** start PASSAGE PROVIDED **
Another assignment I’ve adopted and adapted to great effect in my legal history courses is the “50 word assignment.” As I mentioned in an earlier post, in my legal history courses, I am fortunate enough to have graduate student teaching assistants to lead students in weekly discussions of the academic article or book chapter assigned that week. I want to set everyone up for a successful discussion by making sure students arrive at discussion section having actually done the reading. Thus, I require students to submit a one-sentence summary of the assigned reading (no more than 50 words) before their section meets; each sentence is worth a small number of points. A concise summary of an academic argument is hard to do well, and this serves as an excellent writing exercise. In addition, one can see immediately whether students understood the reading. (I find that summaries work better for this purpose than the discussion questions I used to assign.) The sentences are also very easy to grade quickly.

Friday, December 21, 2018

Classroom Discussions


I last wrote about writing lectures and preparing for class; today I’m going to focus on how I spend my time in the classroom.

As my earlier posts suggest, I use primary sources in the classroom as much as possible. I learned to teach this way in graduate school at the University of Chicago, where I was a teaching assistant, and then an instructor, in (what was then) the America in Western Civilization sequence. I really enjoyed leading small seminars in which students discussed primary sources, and when I began teaching larger courses, I tried to use this approach as much as possible. Now I teach most of my classes through a mix of lecture and discussion—I lecture for a bit, then stop and ask students to reflect on one of the assigned sources, then lecture, then discuss another source, etc. The balance between lecture and discussion shifts a little every day, depending on how many sources I’ve assigned, and how rich those sources are. Obviously this takes experimentation, and early on I assigned way too many sources so that I wouldn’t run out of things to discuss. As I had a better sense of how much students have to say (and how much they want to say) about different sources, I scaled back the assigned materials accordingly. I find that (most, or at least enough) students will do the reading if they know they are accountable for it, so I do want to leave enough time to cover each source I assigned.
** end PASSAGE PROVIDED **
=== TASKS TO CARRY OUT ===
1 – From the passage on teaching, set down everything from "Friday, December 21, 2018" down to "in the classroom.", word for word.
2 – Take the passage on teaching further, picking up right after its final sentence.
** start ENTRIES **
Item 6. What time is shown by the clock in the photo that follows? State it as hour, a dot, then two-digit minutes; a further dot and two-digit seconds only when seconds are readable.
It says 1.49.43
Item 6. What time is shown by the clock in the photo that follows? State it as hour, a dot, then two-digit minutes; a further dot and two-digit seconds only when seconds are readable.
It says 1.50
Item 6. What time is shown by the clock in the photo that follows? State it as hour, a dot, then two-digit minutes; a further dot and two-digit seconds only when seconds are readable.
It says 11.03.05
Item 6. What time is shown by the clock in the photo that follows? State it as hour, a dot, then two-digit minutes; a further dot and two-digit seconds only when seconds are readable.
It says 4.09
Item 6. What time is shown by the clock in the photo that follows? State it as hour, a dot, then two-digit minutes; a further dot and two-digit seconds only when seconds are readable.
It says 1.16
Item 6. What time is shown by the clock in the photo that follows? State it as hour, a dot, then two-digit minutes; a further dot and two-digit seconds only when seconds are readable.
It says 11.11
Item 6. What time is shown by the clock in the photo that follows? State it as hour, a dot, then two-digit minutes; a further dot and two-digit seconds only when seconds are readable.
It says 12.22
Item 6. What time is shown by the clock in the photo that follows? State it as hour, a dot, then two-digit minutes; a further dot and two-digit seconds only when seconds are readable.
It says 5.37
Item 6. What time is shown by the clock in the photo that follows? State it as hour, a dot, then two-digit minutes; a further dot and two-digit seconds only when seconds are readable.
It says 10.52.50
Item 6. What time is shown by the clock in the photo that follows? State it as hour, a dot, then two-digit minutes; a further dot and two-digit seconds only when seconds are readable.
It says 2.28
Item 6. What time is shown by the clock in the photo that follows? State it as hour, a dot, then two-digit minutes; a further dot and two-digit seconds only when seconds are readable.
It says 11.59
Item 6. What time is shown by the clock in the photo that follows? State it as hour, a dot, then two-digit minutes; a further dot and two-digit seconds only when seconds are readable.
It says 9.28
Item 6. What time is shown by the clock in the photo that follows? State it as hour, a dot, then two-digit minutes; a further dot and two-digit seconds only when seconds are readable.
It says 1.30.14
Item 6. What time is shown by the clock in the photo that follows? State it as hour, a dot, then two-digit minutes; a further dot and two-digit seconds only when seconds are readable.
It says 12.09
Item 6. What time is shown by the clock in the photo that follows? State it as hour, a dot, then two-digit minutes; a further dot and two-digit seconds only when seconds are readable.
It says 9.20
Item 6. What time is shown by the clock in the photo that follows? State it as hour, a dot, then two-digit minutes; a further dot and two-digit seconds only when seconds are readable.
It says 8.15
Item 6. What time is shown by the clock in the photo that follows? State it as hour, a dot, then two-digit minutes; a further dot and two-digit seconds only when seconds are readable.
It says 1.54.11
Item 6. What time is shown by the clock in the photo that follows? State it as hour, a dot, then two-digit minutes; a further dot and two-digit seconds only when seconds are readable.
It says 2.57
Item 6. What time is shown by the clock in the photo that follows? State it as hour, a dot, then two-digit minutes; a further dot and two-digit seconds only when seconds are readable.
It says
** end ENTRIES **
=== WRITTEN ANSWERS ===
1 –
Friday, December 21, 2018

Classroom Discussions


I last wrote about writing lectures and preparing for class; today I’m going to focus on how I spend my time in the classroom.

2 –
On the first day of class I model what I want discussion to look like going forward. I pass out a copy of a primary source, ask the students to take a few minutes to read it, and then we work through it as a class. In the first half of the survey, I hand out a selection of provisions from the Lawes Devine, Morall, and Martiall (Va. 1611) and ask students what they can figure out from the text. (I often call for volunteers to read various sections aloud—it means less of me talking, and allows students to participate in a different way.) Provisions prescribing whipping or (mostly) death for a range of crimes, many focused on threats to the food and water supply, are short and straightforward to read. Asking students to discuss what the source does and does not tell us, and what it suggests about conditions in early Virginia, works well to get students engaged with source analysis and sets them up to do this on their own at home. In the second half of the survey, I’ve sometimes started the course by asking the class to engage in a very close reading of the Fourteenth Amendment—a very different source, but one we’ll come back to again and again in that class.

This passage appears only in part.